やること ::
下の記録を全部、一行を一つの文字列にして、JSONのリストとして書いてください。空の行と画像は入れないでください。

分析用データ ::
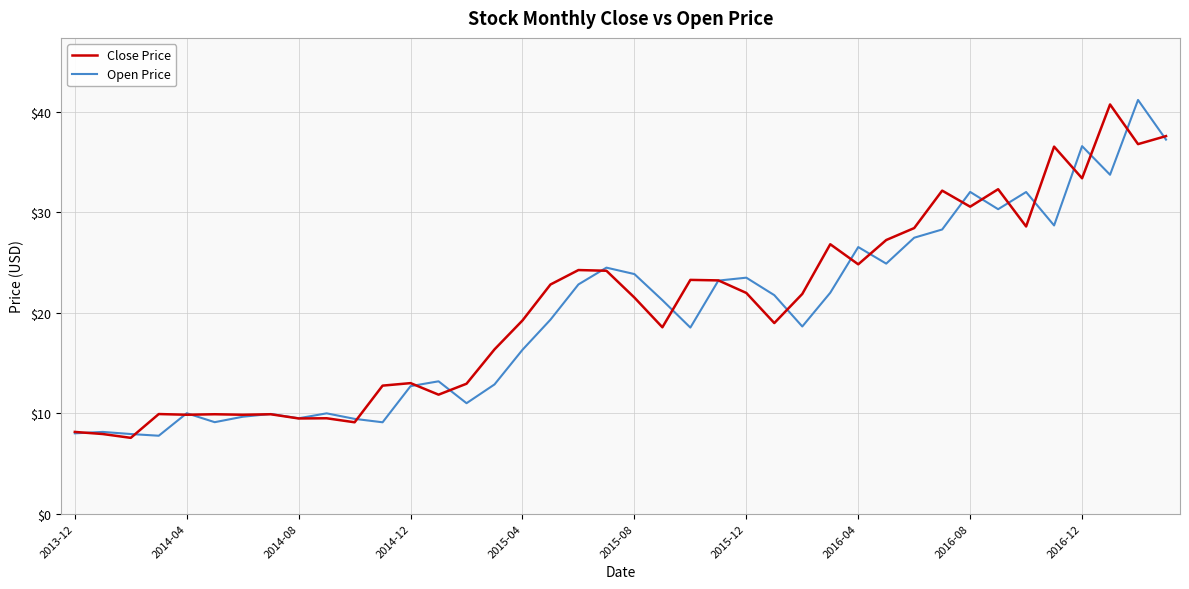

What are all the series names shown in the legend?

Close Price, Open Price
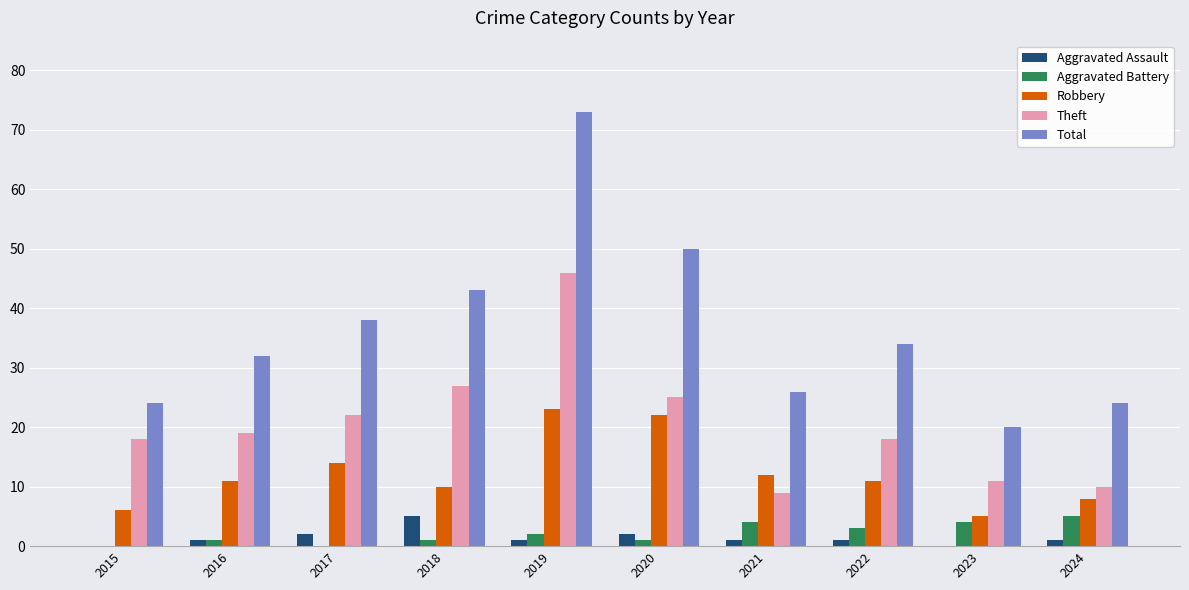

Reading right to left, extract all data points from this chart.

Aggravated Assault: 1	0	1	1	2	1	5	2	1	0
Aggravated Battery: 5	4	3	4	1	2	1	0	1	0
Robbery: 8	5	11	12	22	23	10	14	11	6
Theft: 10	11	18	9	25	46	27	22	19	18
Total: 24	20	34	26	50	73	43	38	32	24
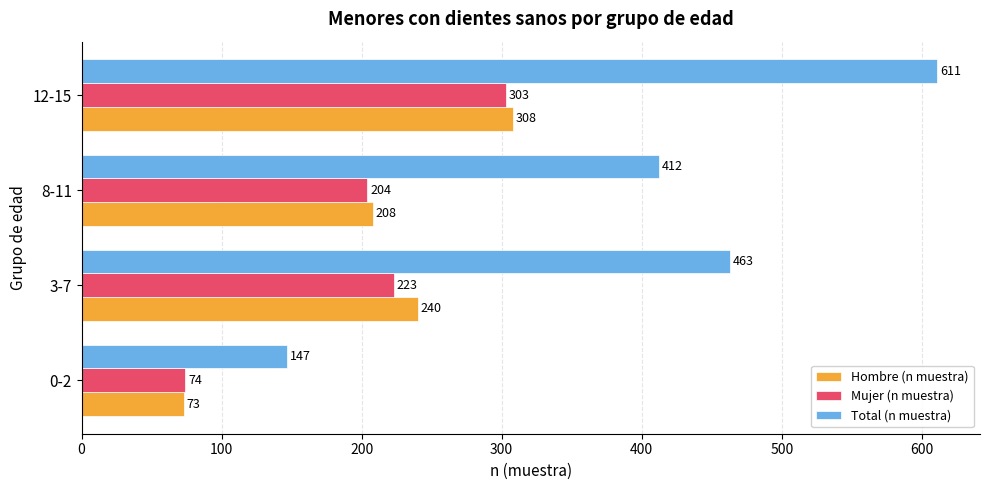

At which label is Mujer (n muestra) closest to 188?

8-11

答え ::
[
  "What are all the series names shown in the legend?",
  "Close Price, Open Price",
  "Reading right to left, extract all data points from this chart.",
  "Aggravated Assault: 1\t0\t1\t1\t2\t1\t5\t2\t1\t0",
  "Aggravated Battery: 5\t4\t3\t4\t1\t2\t1\t0\t1\t0",
  "Robbery: 8\t5\t11\t12\t22\t23\t10\t14\t11\t6",
  "Theft: 10\t11\t18\t9\t25\t46\t27\t22\t19\t18",
  "Total: 24\t20\t34\t26\t50\t73\t43\t38\t32\t24",
  "At which label is Mujer (n muestra) closest to 188?",
  "8-11"
]